• **Written request**
Answer these questions using the text on the SNP:
(a) Which body within the SNP now has more members than Labour has ordinary members in Scotland?
(b) To which SNP body did the branch vote to send its motion on fracking?
(c) In which election does Sheridan want the pro-independence vote maximized?

==== Text

Unfortunately for a Scottish Podemos, this revolutionary wave has flowed straight into the SNP, by-passing the far left. Tens of thousands of those new recruits are working class. SNP branch meetings now resemble in social composition and accent those of the Labour Party of a generation ago. The SNP’s trade union section now has more members than Labour has ordinary members in Scotland.

This new membership could push the SNP further to the left. My (enlarged) SNP branch met last Monday night. Most attendees were from the local housing schemes. There was a passionate, half hour debate about fracking after which the branch voted to send a motion to the SNP’s policy-making National Council demanding an end to drilling for unconventional gas. Formally, the SNP opposes such drilling without the consent of householders – a right the Tories at Westminster have just removed. But that’s hardly the same thing as opposing drilling in principle, is it?

The SNP under Nicola Sturgeon is a genuine social democratic party with a mass working-class base. The youthful left in RIC will only cut itself off from this radicalisation if it sets up shop in opposition. This logic is not lost on Tommy Sheridan, who has recovered a lot of popular favour after the sorry affair of his libel suit, by throwing himself into the Yes campaign with a disarming lack of ego. Sheridan argues: “In order to maximise the pro-independence vote in next May’s general election, all Yes supporters should vote for the SNP, and all other pro-Independence parties should not stand if the SNP candidate will commit to fight for a new referendum as soon as possible and against all Westmonster [sic] austerity cuts.”

========
==== Material provided

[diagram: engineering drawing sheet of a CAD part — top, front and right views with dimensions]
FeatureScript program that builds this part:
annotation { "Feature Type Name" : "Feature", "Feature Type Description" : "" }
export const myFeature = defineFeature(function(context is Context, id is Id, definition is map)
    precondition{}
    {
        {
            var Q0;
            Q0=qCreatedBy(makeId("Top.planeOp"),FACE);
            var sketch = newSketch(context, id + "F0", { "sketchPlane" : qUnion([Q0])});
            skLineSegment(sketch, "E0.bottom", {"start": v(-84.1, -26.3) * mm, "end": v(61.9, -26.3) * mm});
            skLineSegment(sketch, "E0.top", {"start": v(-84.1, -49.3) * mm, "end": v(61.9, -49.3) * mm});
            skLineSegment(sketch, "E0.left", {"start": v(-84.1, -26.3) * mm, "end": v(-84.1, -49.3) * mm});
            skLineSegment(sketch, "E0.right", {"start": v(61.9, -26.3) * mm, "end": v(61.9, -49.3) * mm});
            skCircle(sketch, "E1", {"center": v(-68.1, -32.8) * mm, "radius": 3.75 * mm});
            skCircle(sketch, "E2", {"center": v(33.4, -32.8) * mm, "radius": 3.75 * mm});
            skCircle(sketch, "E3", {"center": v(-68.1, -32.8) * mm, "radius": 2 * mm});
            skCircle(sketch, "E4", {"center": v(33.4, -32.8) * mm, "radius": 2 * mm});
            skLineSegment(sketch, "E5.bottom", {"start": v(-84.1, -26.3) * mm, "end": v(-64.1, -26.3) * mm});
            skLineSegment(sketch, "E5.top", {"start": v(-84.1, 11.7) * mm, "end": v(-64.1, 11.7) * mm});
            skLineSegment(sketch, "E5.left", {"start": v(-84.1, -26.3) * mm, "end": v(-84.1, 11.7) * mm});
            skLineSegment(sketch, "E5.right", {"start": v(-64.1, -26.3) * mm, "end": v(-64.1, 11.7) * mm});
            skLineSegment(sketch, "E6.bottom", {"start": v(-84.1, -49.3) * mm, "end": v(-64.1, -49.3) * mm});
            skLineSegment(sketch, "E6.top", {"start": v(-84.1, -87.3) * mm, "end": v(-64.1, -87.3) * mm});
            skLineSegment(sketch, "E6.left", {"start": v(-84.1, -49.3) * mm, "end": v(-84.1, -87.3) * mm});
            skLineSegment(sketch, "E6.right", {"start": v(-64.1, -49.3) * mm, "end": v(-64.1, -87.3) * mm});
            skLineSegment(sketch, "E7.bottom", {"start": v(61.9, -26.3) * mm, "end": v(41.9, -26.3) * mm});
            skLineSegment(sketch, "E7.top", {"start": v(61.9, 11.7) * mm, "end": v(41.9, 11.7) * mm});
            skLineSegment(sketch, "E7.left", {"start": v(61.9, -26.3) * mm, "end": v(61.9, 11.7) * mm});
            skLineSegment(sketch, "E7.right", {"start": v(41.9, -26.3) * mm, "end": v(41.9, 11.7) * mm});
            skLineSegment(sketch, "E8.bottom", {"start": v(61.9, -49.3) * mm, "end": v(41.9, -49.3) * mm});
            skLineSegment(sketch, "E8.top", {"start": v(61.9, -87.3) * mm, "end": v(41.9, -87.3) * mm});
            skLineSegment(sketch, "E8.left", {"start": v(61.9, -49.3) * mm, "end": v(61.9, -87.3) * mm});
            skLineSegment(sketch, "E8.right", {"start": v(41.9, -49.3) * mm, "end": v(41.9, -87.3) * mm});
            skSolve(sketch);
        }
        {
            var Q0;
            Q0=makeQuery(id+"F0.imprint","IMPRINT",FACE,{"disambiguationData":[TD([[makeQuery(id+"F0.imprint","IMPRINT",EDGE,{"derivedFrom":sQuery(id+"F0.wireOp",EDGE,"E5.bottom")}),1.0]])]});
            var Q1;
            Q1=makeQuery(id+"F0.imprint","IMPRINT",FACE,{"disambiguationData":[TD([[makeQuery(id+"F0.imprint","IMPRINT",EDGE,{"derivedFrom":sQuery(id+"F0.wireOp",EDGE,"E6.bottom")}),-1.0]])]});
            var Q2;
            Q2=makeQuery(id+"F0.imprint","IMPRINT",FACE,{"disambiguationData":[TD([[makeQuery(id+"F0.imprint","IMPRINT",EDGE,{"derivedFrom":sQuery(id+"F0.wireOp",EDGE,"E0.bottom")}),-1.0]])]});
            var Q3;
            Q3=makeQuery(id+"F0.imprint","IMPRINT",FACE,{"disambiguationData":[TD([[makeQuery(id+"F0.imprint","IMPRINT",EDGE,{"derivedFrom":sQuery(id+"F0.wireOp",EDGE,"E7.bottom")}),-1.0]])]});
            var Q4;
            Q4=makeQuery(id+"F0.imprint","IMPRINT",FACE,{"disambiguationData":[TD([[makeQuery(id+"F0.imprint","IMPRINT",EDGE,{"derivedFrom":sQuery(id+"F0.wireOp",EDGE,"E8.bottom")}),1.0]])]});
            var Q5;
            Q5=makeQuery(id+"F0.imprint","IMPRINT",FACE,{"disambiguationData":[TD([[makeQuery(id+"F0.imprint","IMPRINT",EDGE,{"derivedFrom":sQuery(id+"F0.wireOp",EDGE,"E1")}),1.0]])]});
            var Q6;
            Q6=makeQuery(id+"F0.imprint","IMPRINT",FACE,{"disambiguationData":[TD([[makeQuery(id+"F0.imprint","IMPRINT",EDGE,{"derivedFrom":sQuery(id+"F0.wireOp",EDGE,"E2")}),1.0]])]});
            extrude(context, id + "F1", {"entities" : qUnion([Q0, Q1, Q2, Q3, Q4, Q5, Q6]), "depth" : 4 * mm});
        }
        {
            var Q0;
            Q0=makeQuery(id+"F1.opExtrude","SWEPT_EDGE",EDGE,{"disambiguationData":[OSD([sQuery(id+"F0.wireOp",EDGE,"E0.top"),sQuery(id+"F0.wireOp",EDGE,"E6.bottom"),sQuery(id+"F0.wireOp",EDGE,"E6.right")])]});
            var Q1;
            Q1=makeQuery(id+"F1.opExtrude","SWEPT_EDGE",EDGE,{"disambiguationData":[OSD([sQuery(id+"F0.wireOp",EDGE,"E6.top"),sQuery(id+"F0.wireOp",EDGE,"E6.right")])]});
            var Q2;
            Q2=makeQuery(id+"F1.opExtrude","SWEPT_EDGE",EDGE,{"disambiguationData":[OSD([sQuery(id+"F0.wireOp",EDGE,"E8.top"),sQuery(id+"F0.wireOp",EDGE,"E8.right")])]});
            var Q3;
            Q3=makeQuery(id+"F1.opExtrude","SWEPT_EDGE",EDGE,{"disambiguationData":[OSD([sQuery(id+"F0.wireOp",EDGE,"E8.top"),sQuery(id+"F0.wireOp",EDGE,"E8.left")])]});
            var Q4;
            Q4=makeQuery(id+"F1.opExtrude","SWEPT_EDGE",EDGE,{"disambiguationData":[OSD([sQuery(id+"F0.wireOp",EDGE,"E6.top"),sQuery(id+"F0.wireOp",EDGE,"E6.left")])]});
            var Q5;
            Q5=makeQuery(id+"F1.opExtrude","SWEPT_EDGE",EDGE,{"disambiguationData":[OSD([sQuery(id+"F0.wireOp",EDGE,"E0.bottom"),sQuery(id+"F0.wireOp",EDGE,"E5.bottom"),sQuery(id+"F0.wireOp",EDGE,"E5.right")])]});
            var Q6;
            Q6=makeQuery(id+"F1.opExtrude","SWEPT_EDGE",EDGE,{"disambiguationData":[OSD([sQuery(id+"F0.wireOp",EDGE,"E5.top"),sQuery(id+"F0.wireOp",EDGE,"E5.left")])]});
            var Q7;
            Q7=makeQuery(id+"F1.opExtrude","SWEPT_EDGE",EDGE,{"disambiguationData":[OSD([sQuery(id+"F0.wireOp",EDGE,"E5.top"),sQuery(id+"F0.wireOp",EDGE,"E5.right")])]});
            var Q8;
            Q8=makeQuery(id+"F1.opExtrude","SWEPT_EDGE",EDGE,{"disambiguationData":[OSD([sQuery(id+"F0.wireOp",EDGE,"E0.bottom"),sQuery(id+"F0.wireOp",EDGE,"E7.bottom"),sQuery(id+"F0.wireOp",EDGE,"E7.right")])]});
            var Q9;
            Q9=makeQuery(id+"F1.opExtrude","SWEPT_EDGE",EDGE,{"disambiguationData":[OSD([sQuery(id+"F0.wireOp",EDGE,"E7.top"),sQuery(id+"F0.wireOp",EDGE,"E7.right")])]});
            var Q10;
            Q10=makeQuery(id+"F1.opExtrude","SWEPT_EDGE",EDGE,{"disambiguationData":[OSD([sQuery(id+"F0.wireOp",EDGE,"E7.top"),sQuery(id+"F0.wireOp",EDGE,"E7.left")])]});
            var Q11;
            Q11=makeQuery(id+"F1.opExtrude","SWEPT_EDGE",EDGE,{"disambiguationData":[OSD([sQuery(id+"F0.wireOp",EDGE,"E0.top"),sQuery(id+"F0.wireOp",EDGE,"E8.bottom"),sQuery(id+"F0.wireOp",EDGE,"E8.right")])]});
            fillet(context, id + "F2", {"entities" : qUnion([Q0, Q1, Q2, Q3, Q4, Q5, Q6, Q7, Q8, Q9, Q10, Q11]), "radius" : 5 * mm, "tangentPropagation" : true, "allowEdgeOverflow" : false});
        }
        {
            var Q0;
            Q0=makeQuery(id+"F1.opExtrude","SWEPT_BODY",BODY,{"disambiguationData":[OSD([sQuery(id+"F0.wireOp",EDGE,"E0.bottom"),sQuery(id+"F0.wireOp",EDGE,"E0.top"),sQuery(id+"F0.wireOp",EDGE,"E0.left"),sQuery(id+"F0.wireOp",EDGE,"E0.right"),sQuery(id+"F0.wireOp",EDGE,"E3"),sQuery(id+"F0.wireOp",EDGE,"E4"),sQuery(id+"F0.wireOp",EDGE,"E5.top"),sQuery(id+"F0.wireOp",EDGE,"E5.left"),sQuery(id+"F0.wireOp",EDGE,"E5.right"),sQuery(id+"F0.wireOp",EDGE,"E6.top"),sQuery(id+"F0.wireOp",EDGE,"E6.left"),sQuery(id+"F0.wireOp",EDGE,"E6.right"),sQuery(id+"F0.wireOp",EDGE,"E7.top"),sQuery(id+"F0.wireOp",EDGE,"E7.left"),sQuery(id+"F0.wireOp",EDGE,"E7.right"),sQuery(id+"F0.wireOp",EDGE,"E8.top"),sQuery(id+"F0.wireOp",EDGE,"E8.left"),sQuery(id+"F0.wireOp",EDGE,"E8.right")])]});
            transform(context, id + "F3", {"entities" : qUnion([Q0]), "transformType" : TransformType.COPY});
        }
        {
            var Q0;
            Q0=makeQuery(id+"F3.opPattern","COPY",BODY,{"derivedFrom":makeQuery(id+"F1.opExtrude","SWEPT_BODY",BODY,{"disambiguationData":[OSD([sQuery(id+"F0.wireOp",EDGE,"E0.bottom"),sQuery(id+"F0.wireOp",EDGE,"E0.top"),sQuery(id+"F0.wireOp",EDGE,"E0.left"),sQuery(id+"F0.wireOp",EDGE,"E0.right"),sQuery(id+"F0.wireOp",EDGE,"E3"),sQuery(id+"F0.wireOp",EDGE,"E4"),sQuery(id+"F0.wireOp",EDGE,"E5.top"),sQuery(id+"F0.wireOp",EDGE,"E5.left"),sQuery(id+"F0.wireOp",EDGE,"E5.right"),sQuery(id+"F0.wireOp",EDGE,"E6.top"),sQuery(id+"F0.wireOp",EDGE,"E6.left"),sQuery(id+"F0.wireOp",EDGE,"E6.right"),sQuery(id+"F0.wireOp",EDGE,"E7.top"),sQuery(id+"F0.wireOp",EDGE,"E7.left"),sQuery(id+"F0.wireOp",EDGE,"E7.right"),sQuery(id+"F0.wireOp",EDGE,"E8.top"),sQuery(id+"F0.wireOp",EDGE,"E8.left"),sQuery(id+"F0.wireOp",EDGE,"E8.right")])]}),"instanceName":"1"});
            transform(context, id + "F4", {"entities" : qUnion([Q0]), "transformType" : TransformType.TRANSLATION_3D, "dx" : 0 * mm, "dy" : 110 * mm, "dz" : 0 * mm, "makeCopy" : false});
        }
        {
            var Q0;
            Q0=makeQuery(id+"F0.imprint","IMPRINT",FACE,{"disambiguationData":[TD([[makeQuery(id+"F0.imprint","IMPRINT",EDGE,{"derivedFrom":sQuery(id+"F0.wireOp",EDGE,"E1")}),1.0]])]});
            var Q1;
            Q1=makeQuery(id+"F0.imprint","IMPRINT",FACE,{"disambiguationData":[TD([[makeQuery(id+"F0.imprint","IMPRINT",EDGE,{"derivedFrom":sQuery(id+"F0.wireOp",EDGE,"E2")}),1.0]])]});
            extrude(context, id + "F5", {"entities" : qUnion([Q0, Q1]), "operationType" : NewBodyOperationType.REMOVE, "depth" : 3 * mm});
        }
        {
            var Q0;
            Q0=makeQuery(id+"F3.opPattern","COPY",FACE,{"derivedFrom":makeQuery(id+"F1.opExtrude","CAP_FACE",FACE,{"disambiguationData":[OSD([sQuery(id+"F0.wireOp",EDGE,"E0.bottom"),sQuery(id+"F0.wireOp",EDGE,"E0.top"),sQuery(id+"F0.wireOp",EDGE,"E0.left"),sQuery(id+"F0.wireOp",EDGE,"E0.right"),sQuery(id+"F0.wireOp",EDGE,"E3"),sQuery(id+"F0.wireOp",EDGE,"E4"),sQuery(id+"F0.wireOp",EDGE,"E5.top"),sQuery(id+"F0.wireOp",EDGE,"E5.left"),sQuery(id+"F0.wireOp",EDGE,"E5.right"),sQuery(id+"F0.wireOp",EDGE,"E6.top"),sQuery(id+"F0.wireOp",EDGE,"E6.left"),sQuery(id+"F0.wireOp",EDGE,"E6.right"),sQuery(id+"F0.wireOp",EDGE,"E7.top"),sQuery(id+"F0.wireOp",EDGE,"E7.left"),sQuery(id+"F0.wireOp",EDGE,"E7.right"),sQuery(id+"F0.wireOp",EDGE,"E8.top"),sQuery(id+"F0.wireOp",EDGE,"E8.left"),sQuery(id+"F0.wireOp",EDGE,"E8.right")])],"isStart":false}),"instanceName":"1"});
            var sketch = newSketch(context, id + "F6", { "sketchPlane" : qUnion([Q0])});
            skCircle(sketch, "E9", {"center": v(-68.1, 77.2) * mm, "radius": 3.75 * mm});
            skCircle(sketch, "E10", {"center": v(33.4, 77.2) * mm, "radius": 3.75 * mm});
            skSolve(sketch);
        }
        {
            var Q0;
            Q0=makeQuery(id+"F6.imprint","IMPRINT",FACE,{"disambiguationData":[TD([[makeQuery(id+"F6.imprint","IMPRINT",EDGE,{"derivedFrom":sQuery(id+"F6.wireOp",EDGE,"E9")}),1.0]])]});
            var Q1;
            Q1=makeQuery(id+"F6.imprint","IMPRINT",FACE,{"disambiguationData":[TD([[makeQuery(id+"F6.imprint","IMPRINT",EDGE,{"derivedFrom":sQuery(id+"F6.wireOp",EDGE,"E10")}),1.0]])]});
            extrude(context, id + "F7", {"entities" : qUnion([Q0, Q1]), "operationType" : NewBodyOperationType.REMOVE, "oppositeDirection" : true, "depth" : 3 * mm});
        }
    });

========

• **Complete answer**
(a) The SNP's trade union section.
(b) The SNP's policy-making National Council.
(c) Next May's general election.